An educator by nature, she teaches special needs children how to read, mature students how to paint on silk and people how to spin wool. When requested, she gives talks to local community groups about her own research into the impact of diet on behaviour, which has taken her overseas.

In so far as her healthcare is concerned, Hooper's upbringing has differed from that of many others as her mother was “dead against vaccines.” She did not receive any shots until forced to do so when she immigrated to New Zealand from England at 48 years of age.

When she suffered from illnesses as a child, her mother treated her with homeopathic preparations or took her to the outpatients' clinic at the Homeopathic Hospital in Hastings, Sussex. She says they have worked to successfully treat a problem with polyps a conventional specialist told her would be with her for the rest of her life. "It tells you something that these preparations are used by members of the Royal family," she offers.

Throughout her life, Hooper says she has lived in areas where the tap water has not been fluoridated. Fluoridated water has been shown to have a number of negative effects upon health, as the Fluoride Action Network has reported. For instance, 18 human studies have found elevated levels of fluoride exposure to be associated with IQ deficits in children and an association between long-term consumption of fluoridated water and increased hip fracture in the elderly has been found.

She drinks goats’, rather than cows' milk. She used to have a herd of goats herself and found it was very useful to give to infants who had an allergy to cows' milk. She says goats' milk is preferable for a number of reasons, including that the fatty acids in goats' milk helps prevent atherosclerosis and Alzheimer's disease, plus it contains 13% more calcium, 25% more vitamin B, 47% more vitamin A and 134% more potassium than cows' milk.

Five hours sleep a night is all she needs and she does not have any difficulty sleeping. She has never smoked cigarettes and believes in the benefits of getting a healthy dose of vitamin D from the sun regularly.

On the topic of her meals, she describes herself as “a small eater.” At breakfast she has a cereal, such as porridge and a cup of tea. At lunchtime she often has a salad with cheese or a ham sandwich, which is occasionally accompanied by a glass of her home-made stout. For dinner she says she invariably has a hot meal, four a week of which are free of meat and this is often followed by her stout or an ale.

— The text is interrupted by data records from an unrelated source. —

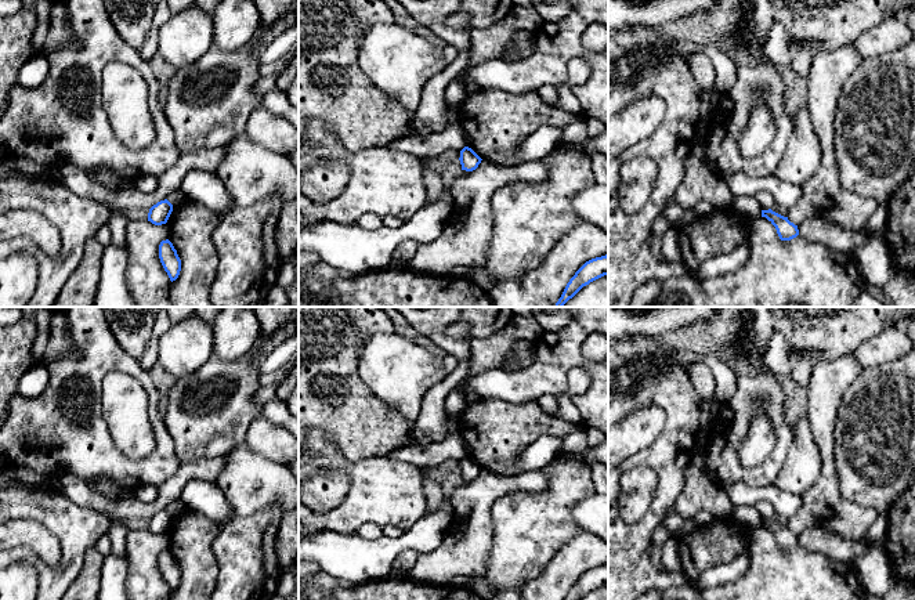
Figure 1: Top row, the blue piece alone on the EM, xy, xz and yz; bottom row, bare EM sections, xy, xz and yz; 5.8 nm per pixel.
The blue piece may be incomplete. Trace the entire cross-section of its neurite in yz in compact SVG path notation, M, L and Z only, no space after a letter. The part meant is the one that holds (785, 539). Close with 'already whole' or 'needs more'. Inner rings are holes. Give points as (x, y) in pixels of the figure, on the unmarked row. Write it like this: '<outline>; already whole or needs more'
M771 518L762 520L762 527L766 527L775 536L781 550L791 550L799 545L798 535Z; already whole

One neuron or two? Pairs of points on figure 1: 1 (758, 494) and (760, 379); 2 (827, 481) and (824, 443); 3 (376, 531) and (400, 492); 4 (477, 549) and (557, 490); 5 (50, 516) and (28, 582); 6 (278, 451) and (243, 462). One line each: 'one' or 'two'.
1: two
2: one
3: two
4: two
5: two
6: two

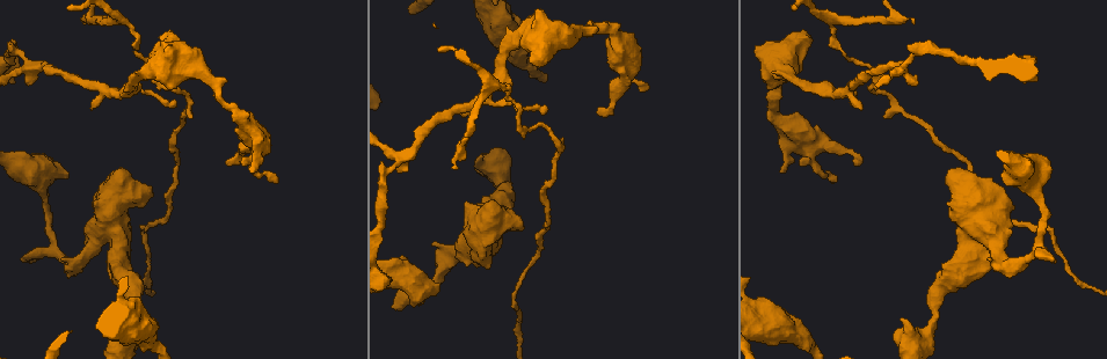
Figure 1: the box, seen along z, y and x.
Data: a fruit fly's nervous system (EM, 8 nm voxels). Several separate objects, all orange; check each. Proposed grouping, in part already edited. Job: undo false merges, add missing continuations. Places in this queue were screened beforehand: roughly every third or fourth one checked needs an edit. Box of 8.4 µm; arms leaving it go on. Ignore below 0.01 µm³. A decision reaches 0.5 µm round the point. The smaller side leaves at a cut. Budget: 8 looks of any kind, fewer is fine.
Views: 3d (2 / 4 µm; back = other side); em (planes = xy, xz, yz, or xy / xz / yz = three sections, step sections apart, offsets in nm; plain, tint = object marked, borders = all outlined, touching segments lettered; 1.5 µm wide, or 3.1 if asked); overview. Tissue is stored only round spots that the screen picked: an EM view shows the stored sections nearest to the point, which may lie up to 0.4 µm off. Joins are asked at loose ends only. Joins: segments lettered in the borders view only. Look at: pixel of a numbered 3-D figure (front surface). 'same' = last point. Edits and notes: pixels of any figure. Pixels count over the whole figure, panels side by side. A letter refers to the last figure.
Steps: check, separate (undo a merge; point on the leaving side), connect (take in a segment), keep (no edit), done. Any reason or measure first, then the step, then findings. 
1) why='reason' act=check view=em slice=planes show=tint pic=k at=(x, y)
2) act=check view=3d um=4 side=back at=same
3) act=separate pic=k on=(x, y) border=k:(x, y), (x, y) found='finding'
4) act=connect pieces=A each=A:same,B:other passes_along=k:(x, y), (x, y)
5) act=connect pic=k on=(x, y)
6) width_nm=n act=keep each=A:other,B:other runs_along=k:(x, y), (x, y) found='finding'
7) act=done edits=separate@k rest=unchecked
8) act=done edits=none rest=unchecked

why='branch stops here' act=check view=em slice=planes show=borders pic=1 at=(82, 21)

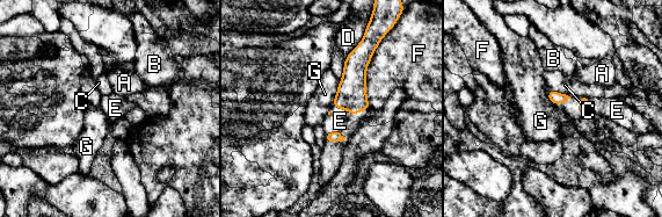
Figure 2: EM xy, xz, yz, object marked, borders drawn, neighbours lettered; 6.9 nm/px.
act=connect pieces=E each=A:other,B:other,C:other,D:other,E:same,F:other,G:other passes_along=2:(334, 136), (335, 140), (340, 121) found='the cell continues'

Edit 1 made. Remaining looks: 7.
act=check view=overview

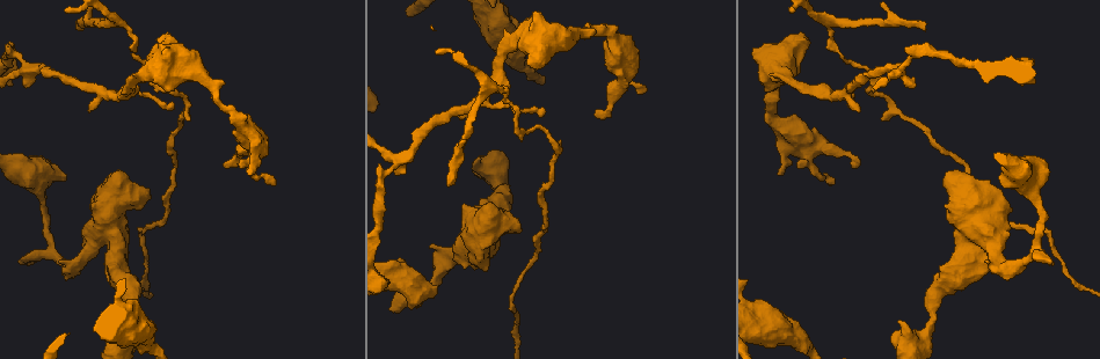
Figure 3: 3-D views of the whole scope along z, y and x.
act=check view=3d um=4 pic=3 at=(25, 84)

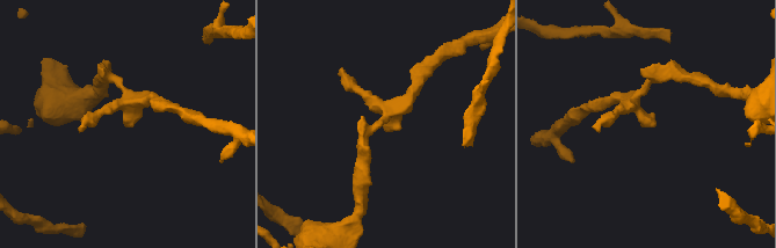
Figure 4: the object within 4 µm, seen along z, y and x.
arms=3 why='shape alone is not enough' act=check view=em slice=planes show=tint pic=4 at=(388, 128)

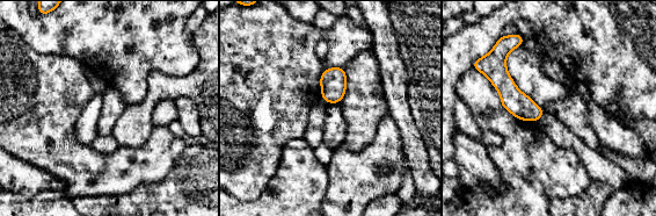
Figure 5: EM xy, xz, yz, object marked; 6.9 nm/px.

She is particularly wary of processed food and keeps a close eye on food packets to see what additives they contain by reading the fine print. "It's important to watch out for a variety of additives, including MSG, and aspartame [which is often called "951" on labels], in food and drink products, as they can cause serious harm," she asserts. She should know, she has done a great deal of research into this. In fact in 2005, she travelled to Cuba to do research into the relationship between diet and ADHD, the most common diagnosis given to children and adolescents by the Mental Health Services in New Zealand. But that is another story.